Property investors can expect to reap even higher yields as rents continue to surge amid dwindling housing supply.
Total new home starts data from the Australian Bureau of Statistics showed a hefty drop of 3.7% in the June quarter – its lowest level in 12 months. A massive drop of 16.2% to 10,878 in multi–unit starts contributed to the overall decline.
The Housing Industry Association is predicting a shortfall of a further 45,000 dwellings in 2008/09, widening the gap of 85,000 homes over just a two–year period.
This tightening supply is already pushing rents up to levels not seen in almost two decades.

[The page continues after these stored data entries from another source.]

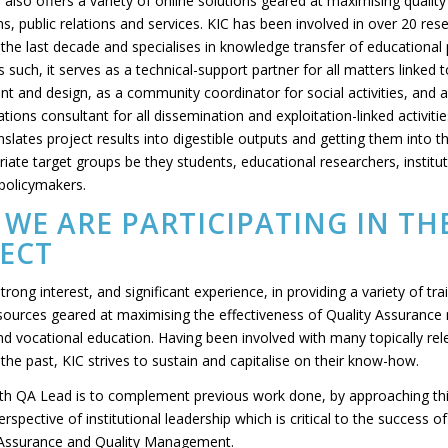
 also offers a variety of online solutions geared at maximising qualit
, public relations and services. KIC has been involved in over 20 res
 the last decade and specialises in knowledge transfer of educational 
s such, it serves as a technical-support partner for all matters linked 
t and design, as a community coordinator for social activities, and a
ons consultant for all dissemination and exploitation-linked activitie
anslates project results into digestible outputs and getting them into 
iate target groups be they students, educational researchers, institut
 policymakers.
WE ARE PARTICIPATING IN TH
ECT
trong interest, and significant experience, in providing a variety of tra
sources geared at maximising the effectiveness of Quality Assuranc
and vocational education. Having been involved with many topically re
 the past, KIC strives to sustain and capitalise on their know-how.
th QA Lead is to complement previous work done, by approaching thi
rspective of institutional leadership which is critical to the success 
 Assurance and Quality Management.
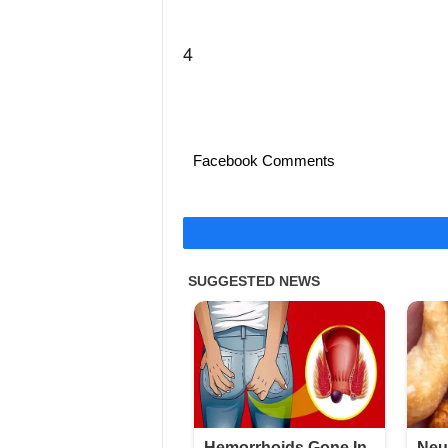
4
Facebook Comments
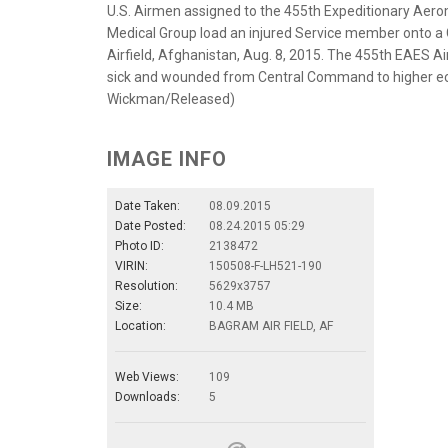
U.S. Airmen assigned to the 455th Expeditionary Aer
Medical Group load an injured Service member onto a C-
Airfield, Afghanistan, Aug. 8, 2015. The 455th EAES Ai
sick and wounded from Central Command to higher eche
Wickman/Released)
IMAGE INFO
Date Taken:
08.09.2015
Date Posted:
08.24.2015 05:29
Photo ID:
2138472
VIRIN:
150508-F-LH521-190
Resolution:
5629x3757
Size:
10.4 MB
Location:
BAGRAM AIR FIELD, AF
Web Views:
109
Downloads:
5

According to Commsec, rents are currently growing at 7.7% per year, a near 19–year high.
“Rising rents and falling interest rates will attract more investors into the housing market,” said Craig James, chief equities economist at CommSec.

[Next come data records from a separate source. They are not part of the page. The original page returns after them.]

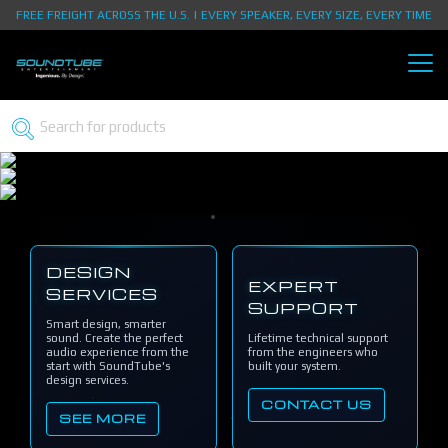
FREE FREIGHT ACROSS THE U.S. | EVERY SPEAKER, EVERY SIZE, EVERY TIME
DESIGN
EXPERT
SERVICES
SUPPORT
Smart design, smarter
sound. Create the perfect
Lifetime technical support
audio experience from the
from the engineers who
start with SoundTube's
built your system.
design services.
CONTACT US
SEE MORE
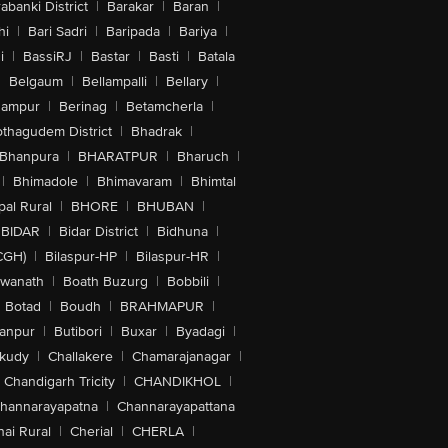
abanki District
|
Barakar
|
Baran
|
hi
|
Bari Sadri
|
Baripada
|
Bariya
|
i
|
BassiRJ
|
Bastar
|
Basti
|
Batala
|
Belgaum
|
Bellampalli
|
Bellary
|
hampur
|
Berinag
|
Betamcherla
|
othagudem District
|
Bhadrak
|
Bhanpura
|
BHARATPUR
|
Bharuch
|
|
Bhimadole
|
Bhimavaram
|
Bhimtal
al Rural
|
BHORE
|
BHUBAN
|
BIDAR
|
Bidar District
|
Bidhuna
|
CGH)
|
Bilaspur-HP
|
Bilaspur-HR
|
swanath
|
Boath Buzurg
|
Bobbili
|
Botad
|
Boudh
|
BRAHMAPUR
|
anpur
|
Butibori
|
Buxar
|
Byadagi
|
akudy
|
Challakere
|
Chamarajanagar
|
Chandigarh Tricity
|
CHANDIKHOL
|
hannarayapatna
|
Channarayapattana
ai Rural
|
Cherial
|
CHERLA
|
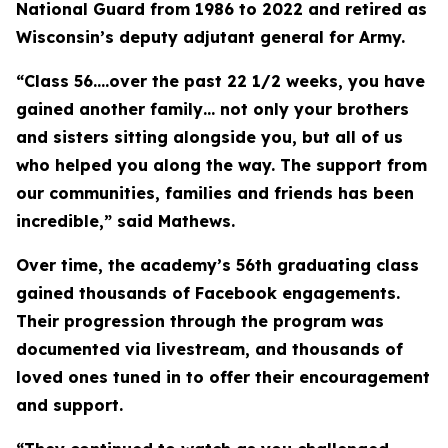
National Guard from 1986 to 2022 and retired as
Wisconsin’s deputy adjutant general for Army.
“Class 56….over the past 22 1/2 weeks, you have
gained another family… not only your brothers
and sisters sitting alongside you, but all of us
who helped you along the way. The support from
our communities, families and friends has been
incredible,” said Mathews.
Over time, the academy’s 56th graduating class
gained thousands of Facebook engagements.
Their progression through the program was
documented via livestream, and thousands of
loved ones tuned in to offer their encouragement
and support.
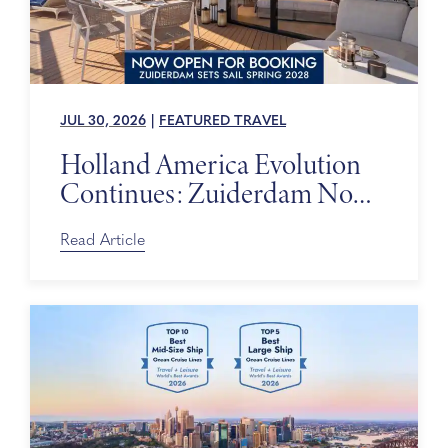
JUL 30, 2026
|
FEATURED TRAVEL
Holland America Evolution
Continues: Zuiderdam Now
on Sale
Read Article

Bad news for renters as the tight rental conditions are unlikely to be alleviated any time soon “with tenants still staring down the barrel of double–digit percentage increases in rents,” James said.
“The simple fact is that we haven’t been building enough accommodation to house our growing population, as evidenced by rents rising at the fastest rate in 19 years. The best that state and federal governments could do for inflation, and therefore interest rates, is to fundamentally address the rental crisis. But it’s clearly not happening, [which is] keeping interest rates higher than they should be.”